Connolly appeared regularly on television as an expert on ancient armies and their equipment, and in the 1980s presented a series for UK schools called "An Archaeological Background to the Gospels" in which he travelled to ancient sites in Israel, illustrating the programmes with his own paintings, many of which appeared in his book Living in the Time of Jesus of Nazareth.

He became a member of the Society of Antiquaries in 1984 and a year later was awarded an honorary research fellowship at the Institute of Archaeology of the University College London. From 1987 until his death in 2012, he lived in Spalding, Lincolnshire.

==Works==
Works are both written and illustrated by Connolly unless otherwise noted.
- Crosher, Judith (1974), The Greeks, Macdonald Educational (Illustrated by Peter Connolly).
- Connolly, Peter (1975), The Roman Army, Macdonald Educational.
- Connolly, Peter (1977), The Greek Armies, Macdonald Educational.
- Connolly, Peter (1978), Hannibal and the Enemies of Rome, Macdonald Educational.
- Connolly, Peter (1978), Armies of the Crusades, Macdonald Educational.
- Connolly, Peter (1979), Pompeii, Macdonald Educational.
- Connolly, Peter (1981), Greece and Rome at War, Macdonald Phoebus Ltd.
  - Revised edition (1998), London: Greenhill Books and Pennsylvania: Stackpole Books.
- Connolly, Peter (1983), Living in the Time of Jesus of Nazareth, Oxford University Press
  - Reprinted as A History of the Jewish People in the Time of Jesus: From Herod the Great to Masada (1987)
  - Reprinted as The Jews in the Time of Jesus: A History (1995)
  - Reprinted as The Holy Land (1999)
- Connolly, Peter (1986), The Legend of Odysseus, Oxford University Press.
  - Reprinted as The Ancient Greece of Odysseus (1998)
- Connolly, Peter (1988), Tiberius Claudius Maximus: The Legionary, Oxford University Press.
- Connolly, Peter (1988), Tiberius Claudius Maximus: The Cavalryman, Oxford University Press.
- Hackett, John (1989), Warfare in the Ancient World, Facts On File (Illustrated by Peter Connolly).
- Coe, Michael (editor) (1989), Swords and Hilt Weapons, Grove Press (Contributor: Peter Connolly).
- Connolly, Peter (1991), The Roman Fort, Oxford University Press.
- Burrell, Roy (1991), The Romans, Oxford University Press (Illustrated by Peter Connolly).
- Connolly, Peter (1993), Greek Legends: The Stories, the Evidence, Simon & Schuster.

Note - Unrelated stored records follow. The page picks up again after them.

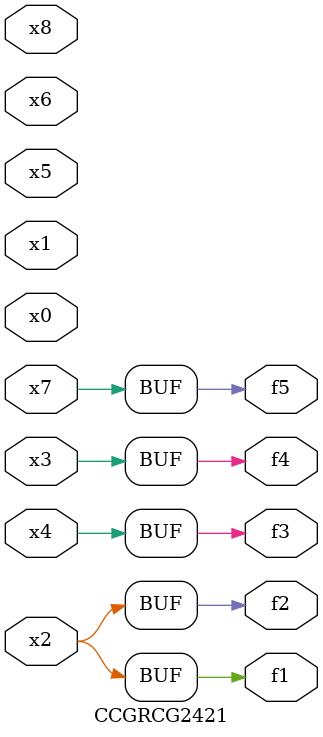
<source format=v>
module CCGRCG2421(
	input x0, x1, x2, x3, x4, x5, x6, x7, x8,
	output f1, f2, f3, f4, f5
);
	assign f1 = x2;
	assign f2 = x2;
	assign f3 = x4;
	assign f4 = x3;
	assign f5 = x7;
endmodule

</source>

- Burrell, Roy (1997), Oxford First Ancient History (Series: Oxford First Books), Oxford University Press (Illustrated by Peter Connolly).

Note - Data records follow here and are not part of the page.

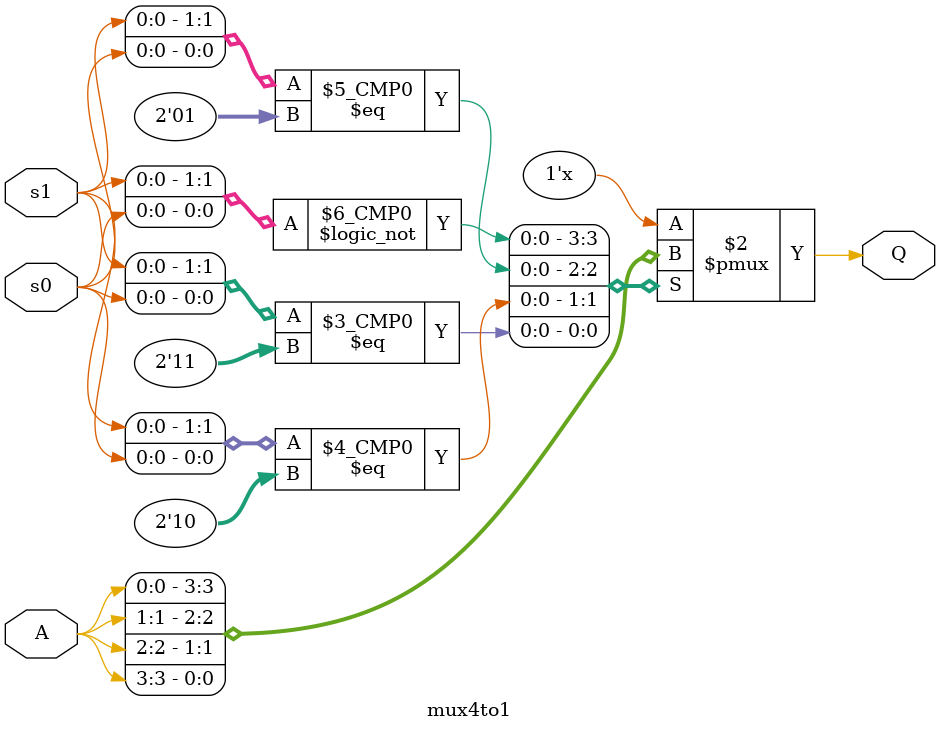
<source format=v>
`timescale 1ns / 1ps


module mux4to1(A,s0,s1,Q);

input s0, s1;
input [3:0] A;
output reg Q;

always @(A, s0, s1)
	case ({s1,s0})
		2'b00: Q = A[0];
		2'b01: Q = A[1];
		2'b10: Q = A[2];
		2'b11: Q = A[3];
	endcase

endmodule

</source>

- Connolly, Peter (editor) (1998), The Hutchinson Dictionary of Ancient and Medieval Warfare, Routledge.
- Connolly, Peter and Hazel Dodge (1998), The Ancient City, Life in Classical Athens & Rome, Oxford University Press.
- Connolly, Peter (2001), Ancient Greece, Oxford University Press (Text by Andrew Solway).
- Connolly, Peter (2001), Ancient Rome, Oxford University Press (Text by Andrew Solway).
- Connolly, Peter (2003), Colosseum: Rome's Arena of Death, BBC Books.